Of course, there is more nuance than that. God passes by the reprobate, but that does not mean that God is passive in his decree. All of history is within his will. God's will is done. While God does not cause man to sin, in the context of man's sinning, God often removes restraints and punishes sin with more sin and hardness of heart with more hardness (but even in Romans 1 this is called a "giving over" of the sinner). This is an imperfect analogy, but God does not push more darkness into the heart of the sinner, but removes the little light there is so that the darkness takes greater control. While this, too, is part of God's will, it is not an active causation of sin by God towards the sinner. God even shapes the circumstances so that a sinner will be destroyed, as in the case of Pharaoh, and yet God never caused that king to sin.

We can say that God acted positvely to give grace to the Elect. But just as God did not positively cause Adam to fall, those already fallen in Adam do not need God to push them down into hell...they are already falling there by their own weight. Even when God "hardens" a man, that is nothing more than withholding of grace and restraints and merely allows the sinner full vent without restraint to his sin. The language of Romans 9:22 does not negate this, sinners are prepared and reserved to destruction by God's withholding of grace and God's providences in their lives.

Scripture backs up this asymmetry. God does not take delight in the death of the wicked, says Ezekiel 18). Yet many other passages speak of the delight in God's salvation of His elect.
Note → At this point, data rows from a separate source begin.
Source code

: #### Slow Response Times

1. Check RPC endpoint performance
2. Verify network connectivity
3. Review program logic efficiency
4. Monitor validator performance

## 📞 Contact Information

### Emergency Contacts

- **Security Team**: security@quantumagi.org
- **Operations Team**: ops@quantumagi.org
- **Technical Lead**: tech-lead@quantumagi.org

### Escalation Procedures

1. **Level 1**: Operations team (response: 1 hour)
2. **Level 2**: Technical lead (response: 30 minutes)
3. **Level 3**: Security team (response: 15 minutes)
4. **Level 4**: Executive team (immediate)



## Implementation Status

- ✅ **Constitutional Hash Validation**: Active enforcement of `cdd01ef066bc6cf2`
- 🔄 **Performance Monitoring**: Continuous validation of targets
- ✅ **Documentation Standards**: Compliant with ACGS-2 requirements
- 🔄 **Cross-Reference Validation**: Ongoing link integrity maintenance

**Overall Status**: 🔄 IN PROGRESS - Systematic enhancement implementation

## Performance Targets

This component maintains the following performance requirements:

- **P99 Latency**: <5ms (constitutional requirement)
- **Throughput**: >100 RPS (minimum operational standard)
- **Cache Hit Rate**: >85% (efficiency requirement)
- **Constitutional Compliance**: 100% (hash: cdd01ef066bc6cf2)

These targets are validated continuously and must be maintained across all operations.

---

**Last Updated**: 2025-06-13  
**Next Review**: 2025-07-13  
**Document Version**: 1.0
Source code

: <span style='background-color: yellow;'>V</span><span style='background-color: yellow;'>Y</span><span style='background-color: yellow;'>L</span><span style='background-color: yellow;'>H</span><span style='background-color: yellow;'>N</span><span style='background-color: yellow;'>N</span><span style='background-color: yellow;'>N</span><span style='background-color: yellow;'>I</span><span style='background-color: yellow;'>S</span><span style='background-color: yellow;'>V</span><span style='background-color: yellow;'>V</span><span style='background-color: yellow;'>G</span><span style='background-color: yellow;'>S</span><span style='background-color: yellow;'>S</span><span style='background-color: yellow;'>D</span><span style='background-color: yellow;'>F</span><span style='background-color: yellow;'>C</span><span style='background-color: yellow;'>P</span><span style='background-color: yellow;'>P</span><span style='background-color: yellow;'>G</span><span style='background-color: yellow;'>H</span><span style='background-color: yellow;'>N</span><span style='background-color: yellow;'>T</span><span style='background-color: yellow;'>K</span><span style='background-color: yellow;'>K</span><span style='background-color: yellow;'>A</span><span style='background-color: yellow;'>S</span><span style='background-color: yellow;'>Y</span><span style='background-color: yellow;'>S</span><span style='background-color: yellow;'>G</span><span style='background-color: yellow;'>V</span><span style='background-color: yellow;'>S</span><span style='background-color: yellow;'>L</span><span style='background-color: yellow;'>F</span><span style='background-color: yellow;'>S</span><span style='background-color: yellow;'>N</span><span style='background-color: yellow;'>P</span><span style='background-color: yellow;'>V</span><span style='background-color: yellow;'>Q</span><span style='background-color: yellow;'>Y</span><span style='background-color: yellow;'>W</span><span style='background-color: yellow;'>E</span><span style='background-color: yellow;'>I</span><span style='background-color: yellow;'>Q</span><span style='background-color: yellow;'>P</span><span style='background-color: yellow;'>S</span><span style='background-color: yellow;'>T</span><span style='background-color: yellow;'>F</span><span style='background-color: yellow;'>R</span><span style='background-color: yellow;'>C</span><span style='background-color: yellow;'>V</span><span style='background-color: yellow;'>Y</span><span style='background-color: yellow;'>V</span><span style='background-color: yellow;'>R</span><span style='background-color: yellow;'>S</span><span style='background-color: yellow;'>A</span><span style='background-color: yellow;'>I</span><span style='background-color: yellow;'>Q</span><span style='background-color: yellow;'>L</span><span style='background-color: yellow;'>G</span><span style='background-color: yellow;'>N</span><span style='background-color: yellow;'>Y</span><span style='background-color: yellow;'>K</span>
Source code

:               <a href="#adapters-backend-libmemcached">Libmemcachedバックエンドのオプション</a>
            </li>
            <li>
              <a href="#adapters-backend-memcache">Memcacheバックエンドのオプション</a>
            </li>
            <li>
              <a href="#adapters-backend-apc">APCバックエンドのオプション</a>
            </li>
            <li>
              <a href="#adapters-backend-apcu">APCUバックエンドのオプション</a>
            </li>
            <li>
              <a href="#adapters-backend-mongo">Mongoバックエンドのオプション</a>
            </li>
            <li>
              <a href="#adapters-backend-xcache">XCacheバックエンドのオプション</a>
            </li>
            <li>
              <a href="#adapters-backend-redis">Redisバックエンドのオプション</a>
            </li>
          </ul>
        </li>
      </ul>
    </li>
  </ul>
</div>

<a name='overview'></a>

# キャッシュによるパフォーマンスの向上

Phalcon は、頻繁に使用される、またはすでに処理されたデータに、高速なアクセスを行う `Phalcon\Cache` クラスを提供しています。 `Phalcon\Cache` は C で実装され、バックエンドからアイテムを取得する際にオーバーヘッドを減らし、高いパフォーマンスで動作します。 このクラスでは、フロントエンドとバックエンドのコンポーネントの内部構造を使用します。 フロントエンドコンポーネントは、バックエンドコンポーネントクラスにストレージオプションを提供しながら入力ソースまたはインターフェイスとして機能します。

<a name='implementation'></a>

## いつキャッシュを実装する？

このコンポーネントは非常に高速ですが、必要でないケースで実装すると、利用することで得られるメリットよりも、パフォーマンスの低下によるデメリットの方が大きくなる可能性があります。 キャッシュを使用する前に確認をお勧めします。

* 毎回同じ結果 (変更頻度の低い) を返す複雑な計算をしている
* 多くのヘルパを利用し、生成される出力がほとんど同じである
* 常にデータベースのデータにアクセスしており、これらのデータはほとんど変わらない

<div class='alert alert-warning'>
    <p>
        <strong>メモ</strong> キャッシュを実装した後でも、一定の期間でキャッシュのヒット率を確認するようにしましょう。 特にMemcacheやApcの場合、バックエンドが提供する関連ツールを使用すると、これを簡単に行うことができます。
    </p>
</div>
This issue is not merely a matter of semantics, nor a distinction without a difference. It defends the goodness of God and also sticks more closely to the Scripture's language and the phrasing of the Confession, who intentionally chose to use different terms for Election and Reprobation (predestined for the former, and passed by or passed over for the Reprobate). Again, Scripture speaks of predestination only with relation to graces and blessings (and predestination is usually closely linked to being in Christ, see Ephesians chapter 1).

The High Calvinist makes God the author of sins, both Adam's and ours. God permitted the Fall of Adam, God did not make Adam Fall. Yet his fall was certain and willed by God. And now, God does something for the elect by giving graces, but actively choooses NOT to do something for the reprobate. A withholding can be said to be active, as well, but God cannot be blamed for choosing to do nothing because His choice to do nothing for the reprobate is done within the context of a fallen humanity and not a sinless neutral race. A Governor choosing NOT to act to pardon all the sinners on death row does not actively choose to kill the prisoners...they are already heading in that direction, after all. But He does act by withholding, and that withholding is part of his will. The same applies to God.